Further to my last post referring to Raymond Tallis’ staunch defence of the NHS, a second excellent health service-related talk at Hay was Andrew Edgar’s. Andrew is a philosopher at Cardiff University, and on Tuesday he gave a customarily considered account of (amongst other things) the principles underpinning the NHS and how these contrast with those associated with health care systems elsewhere in the world. I particularly appreciated Andrew’s view of the NHS as being more than a way of simply (simply?) funding and delivering health care. It is a unifying force, embodying the majority view that some things are best paid for and organised collectively. Insurance based systems, as Andrew observed, are abhorrent to many in the UK because they treat health care as a commodity and pay insufficient regard to need.

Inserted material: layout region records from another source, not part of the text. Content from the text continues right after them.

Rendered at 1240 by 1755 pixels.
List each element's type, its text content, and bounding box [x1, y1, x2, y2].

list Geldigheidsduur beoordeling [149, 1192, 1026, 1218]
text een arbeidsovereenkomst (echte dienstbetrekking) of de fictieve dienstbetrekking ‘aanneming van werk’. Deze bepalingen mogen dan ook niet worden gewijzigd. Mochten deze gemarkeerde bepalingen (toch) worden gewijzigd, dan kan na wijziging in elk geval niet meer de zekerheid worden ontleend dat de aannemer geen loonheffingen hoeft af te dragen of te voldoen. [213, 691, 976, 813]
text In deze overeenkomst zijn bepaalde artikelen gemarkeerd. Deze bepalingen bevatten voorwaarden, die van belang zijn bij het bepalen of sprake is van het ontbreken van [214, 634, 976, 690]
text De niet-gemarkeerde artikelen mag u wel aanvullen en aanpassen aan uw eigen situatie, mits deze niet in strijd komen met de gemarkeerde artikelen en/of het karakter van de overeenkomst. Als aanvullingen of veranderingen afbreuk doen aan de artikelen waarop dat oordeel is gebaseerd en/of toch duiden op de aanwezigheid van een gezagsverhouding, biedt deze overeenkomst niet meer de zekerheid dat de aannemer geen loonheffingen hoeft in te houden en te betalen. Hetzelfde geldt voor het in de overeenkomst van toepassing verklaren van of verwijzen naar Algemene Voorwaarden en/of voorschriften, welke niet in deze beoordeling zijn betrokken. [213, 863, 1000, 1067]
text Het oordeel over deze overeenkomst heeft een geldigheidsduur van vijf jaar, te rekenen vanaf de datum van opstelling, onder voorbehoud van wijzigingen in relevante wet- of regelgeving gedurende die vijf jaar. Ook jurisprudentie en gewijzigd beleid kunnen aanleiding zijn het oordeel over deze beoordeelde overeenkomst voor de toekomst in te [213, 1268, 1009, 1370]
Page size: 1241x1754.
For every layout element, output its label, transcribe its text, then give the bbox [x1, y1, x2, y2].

Beyond the principles, as Andrew also pointed out, lie some difficult day-to-day health service realities. These include the existence of rationing (which clearly exists, but is rarely talked about in an open way), and the fact that the system retains a capacity to grind down, and sometimes even brutalise, those who work within it. But opening the service up to market forces, along the lines happening in England with the passing of the Health and Social Care Act 2012, is no remedy. Note my reference to ‘England’ here. Quite correctly, in my view, Andrew was careful to talk of not one but four ‘NHSs’ reflecting the divergence in systems across the different countries.

What future the NHS?

Yesterday at the Hay Festival I heard Raymond Tallis deliver a strong attack on the coalition government’s ‘redisorganisation’ of the NHS in England. The Health and Social Care Act 2012 has opened the NHS to the market in unprecedented fashion. Tallis talked of the dominance of private providers on clinical commissioning groups, and gave examples of patients being cherrypicked by organisations more concerned with profit than with meeting need. He also contrasted the upheaval with pre-2010 general election promises by both the Conservatives and the LibDems not to unleash major top-down change on the health service.

Tallis was critical of his own profession (medicine) for having failed to coordinate opposition to the legislation as it worked its way through parliament. He did, though, pick out and praise Clare Gerada of the RCGP for leading the resistance. I’m aware that the RCN was against the proposed Act, but I’m not sure that nurses as a group were particularly visible during the debates.